Homoarginine
- Names: IUPAC name (2S)-2-Amino-6-(diaminomethylideneamino)hexanoic acid

Identifiers
- CAS Number: 156-86-5;
- 3D model (JSmol): Interactive image;
- ChemSpider: 8732;
- EC Number: 216-045-6;
- PubChem CID: 9085;
- UNII: JF751CK38I;

Properties
- Chemical formula: C_{7}H_{16}N_{4}O_{2}
- Molar mass: 188.231 g·mol^{−1}
- Appearance: White crystalline powder
- Density: 1.39 g/cm^{−3}
- Boiling point: 414.1 °C (777.4 °F; 687.2 K) 760 mmHg
- Solubility in water: soluble
- Vapor pressure: 1.06×10^{–6} mmHg at 25°C
- Refractive index (n_{D}): 1.586

= Homoarginine =

Homoarginine is an nonproteinogenic alpha-amino acid. It is structurally equivalent to a one-methylene group-higher homolog of arginine and to the guanidino derivative of lysine. L-Homoarginine is the naturally occurring enantiomer. Physiologically, homoarginine increases nitric oxide (NO) supply and betters endothelial functions in the body, with a particular correlation and effect towards cardiovascular outcome and mortality. At physiological pH, homoarginine is cationic: the guanidino group is protonated.

==Occurrences==
Homoarginine is a growth inhibitor of Staphylococcus aureus, Escherichia Coli and Candida albicans, indicating it inhibits particular microbial growth and germination pathways. Homoarginine is assumed to be an antimetabolite of arginine. Many studies have shown that it acts as a competitive inhibitor in most cases, but there are also controversial studies showing that it is also an organ specific, non-competitive inhibitor as well. Studies have also shown that it is toxic when targeting Insecta and Rattus norvegicus. In its inhibition, is also often found in occurrences with the lungs, cervix, testis and is an inhibitor of bone and liver-specific alkaline phosphatase enzymes. This amino acid derivative is also found in occurrence with murine osteosarcoma cell proliferation.

Levels of homoarginine have been found to increase during pregnancy, but more studies are underway to confirm this thoroughly.

==Production==
Homoarginine is formed as a derivative from lysine through reactions similar to those of the urea cycle. Just as in the urea cycle, in its synthesis, ornithine is replaced by lysine. Ornithine transcarbamylase is the main enzyme for homoarginine synthesis. The production of homoarginine is based around the activity of this enzyme. Although ornithine transcarbamylase has a higher affinity to ornithine, it ends up catalyzing the transaminidation reaction of lysine as well, which starts homoarginine production. The reason it also catalyzes this reaction with lysine is because of the low substrate selectivity in the reaction.

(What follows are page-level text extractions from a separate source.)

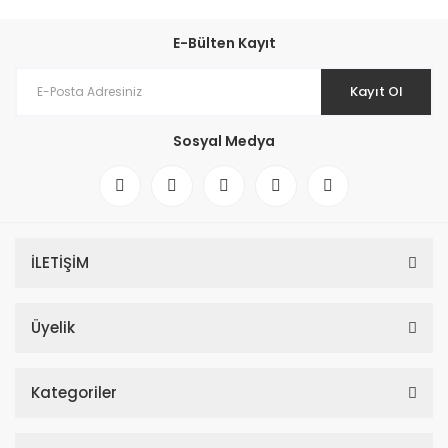
E-Bülten Kayıt
Kayıt Ol
Sosyal Medya
İLETİŞİM
Üyelik
Kategoriler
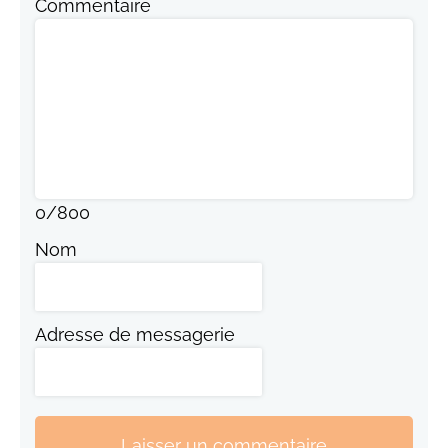
Commentaire
0
/
800
Nom
Adresse de messagerie
Laisser un commentaire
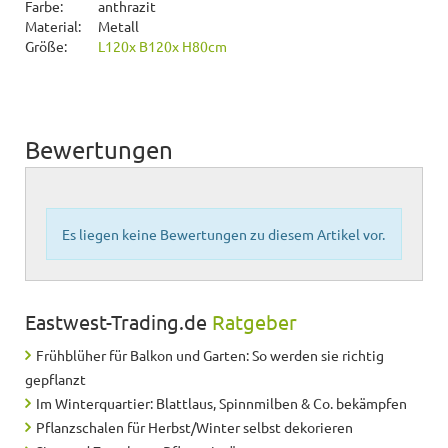
Farbe:
anthrazit
Material:
Metall
Größe:
L120x B120x H80cm
Bewertungen
Es liegen keine Bewertungen zu diesem Artikel vor.
Eastwest-Trading.de
Ratgeber
Frühblüher für Balkon und Garten: So werden sie richtig
gepflanzt
Im Winterquartier: Blattlaus, Spinnmilben & Co. bekämpfen
Pflanzschalen für Herbst/Winter selbst dekorieren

Another pathway for the production of Homoarginine includes glycine amidinotransferase (AGAT). This enzyme normally acts through the transfer of an amidino group from arginine to glycine, resulting in formation of guanidinoacetic acid, which is subsequently methylated by guanidinoacetate methyltransferase (GAMT) to form creatine. However, glycine amidinotransferase (AGAT) sometimes acts by using lysine instead of glycine in the reaction, therefore lysine becomes the acceptor of the amidino group, resulting in the production of homoarginine.

==Reactions==
Homoarginine can increase the availability of nitric oxide, and this is the basis of many of its functions. It can serve as a substrate for NO synthase itself. It can also inhibit arginase, an enzyme that competes with NO synthase for arginine. The resulting increase in the intracellular concentration of arginine leads to increased production of NO from it by NO synthase.

==Uses==
Homoarginine is used clinical studies, often with rats, to explore its effects on cardiovascular health by acting as an inhibitor for organ-specific reactions as well as a stimulator in some cases.

A recent study was done on the topic of homoarginine related to heart failure and sudden cardiac death in haemodialysis patients. The study was done on 1255 diabetic haemodialysis patients throughout a median of 4 years of follow-up. Results showed a range of different events such as sudden cardiac death, myocardial infarction, stroke, and even death due to heart failure. The study calculations showed that the risk of sudden cardiac death had a threefold increase in the presence of per unit decrease of homoarginine. This explained the strong association of congestive heart failure and left ventricular hypertrophy with low homoarginine levels. Furthermore, this study presented evidence towards increased risk of stroke with low concentrations of homoarginine. Yet, some cases such as myocardial infarction did not show any significance towards low levels of homoarginine correlation.